WORK REQUEST:
Return every line of each row below unchanged, in the same order.
§ §
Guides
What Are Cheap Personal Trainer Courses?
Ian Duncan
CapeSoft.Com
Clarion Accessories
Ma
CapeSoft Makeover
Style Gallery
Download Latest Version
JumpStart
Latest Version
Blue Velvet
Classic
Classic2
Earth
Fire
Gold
§ §
SOLUTION BELOW:
Guides
What Are Cheap Personal Trainer Courses?
Ian Duncan
CapeSoft.Com
Clarion Accessories
Ma
CapeSoft Makeover
Style Gallery
Download Latest Version
JumpStart
Latest Version
Blue Velvet
Classic
Classic2
Earth
Fire
Gold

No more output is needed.